Another new find! Considering the facts that there’s and Puzzle & Dragons Zeus (naturally) and he has an ‘Awoken Zeus’ upgrade, we can confidently place the ‘ゼウス’ and ‘裏覚醒’ tokens in the Dragon Cluster.
And ‘DragonMagazine’, despite the name, looks like it should probably be expelled. So the Dragon Cluster becomes:
An update from a 2023-02-26 comment on this post from DKPL:
It seems that Baskin-Robbins took part in a collaboration with Puzzle & Dragons almost a decade ago that was exclusive to Japan. The collaboration involved a Baskin-Robbins-themed ‘dungeon’ which involves ‘a lot of “31” (flavors) puns’.
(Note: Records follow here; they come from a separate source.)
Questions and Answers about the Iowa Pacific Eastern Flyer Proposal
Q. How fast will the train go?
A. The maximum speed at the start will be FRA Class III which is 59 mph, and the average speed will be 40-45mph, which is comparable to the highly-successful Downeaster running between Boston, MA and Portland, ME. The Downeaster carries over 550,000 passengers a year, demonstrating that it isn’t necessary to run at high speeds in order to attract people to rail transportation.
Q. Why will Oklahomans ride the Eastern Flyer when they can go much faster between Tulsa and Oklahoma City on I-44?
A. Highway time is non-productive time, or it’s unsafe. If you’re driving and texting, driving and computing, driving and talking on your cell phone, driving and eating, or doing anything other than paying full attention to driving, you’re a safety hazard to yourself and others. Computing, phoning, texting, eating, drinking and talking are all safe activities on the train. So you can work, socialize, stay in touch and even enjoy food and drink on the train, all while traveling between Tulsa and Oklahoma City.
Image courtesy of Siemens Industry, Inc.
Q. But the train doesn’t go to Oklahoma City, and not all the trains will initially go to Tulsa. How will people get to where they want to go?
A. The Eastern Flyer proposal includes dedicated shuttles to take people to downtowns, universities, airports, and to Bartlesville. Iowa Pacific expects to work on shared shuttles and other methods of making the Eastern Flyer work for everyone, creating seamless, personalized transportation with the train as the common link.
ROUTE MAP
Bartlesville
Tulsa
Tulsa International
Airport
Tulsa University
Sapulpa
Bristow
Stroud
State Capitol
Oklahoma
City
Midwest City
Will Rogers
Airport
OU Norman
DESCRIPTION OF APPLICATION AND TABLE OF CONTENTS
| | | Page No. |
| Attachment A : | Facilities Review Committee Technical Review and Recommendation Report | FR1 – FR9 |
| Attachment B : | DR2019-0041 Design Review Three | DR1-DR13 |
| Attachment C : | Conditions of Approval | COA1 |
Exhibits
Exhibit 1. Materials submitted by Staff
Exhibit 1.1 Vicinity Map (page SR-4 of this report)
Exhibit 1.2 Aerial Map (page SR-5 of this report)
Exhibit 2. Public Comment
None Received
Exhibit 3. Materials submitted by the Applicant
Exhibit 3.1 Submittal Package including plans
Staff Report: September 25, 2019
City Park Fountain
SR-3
According to DKPL, there were seven entities involved whose names were prefixed with “サーティワン”. So, due to the short-lived existence of (stop for a moment to fully take the absurdity of this in) a virtual dungeon sponsored by an ice cream outlet, the three tokens in the nested family [サ[ーティ]]ワン found their way into GPT-3′s vocabulary. So they too belong in the Dragon Cluster.
But what of ‘ーン’, that utterance hypothesised to be frequently made by a disturbing mauve-haired cartoon girl-horse hybrid? We’ll leave that matter to future glitch token taxonomists.
Epilogue
Prompt GPT-3 to produce lists of words that it associates with ′ Leilan’ (rather than asking it to repeat the string and thereby glitching it). Compile these lists and then feed them into Stable Diffusion by prompting with ‘Figure characterising these words: <LIST>’. You might get something like this:
Commenter Steve Andonuts has pointed out that ‘Steve’ is the default character appearance name in Minecraft, from where the ‘ForgeModLoader’ token originates.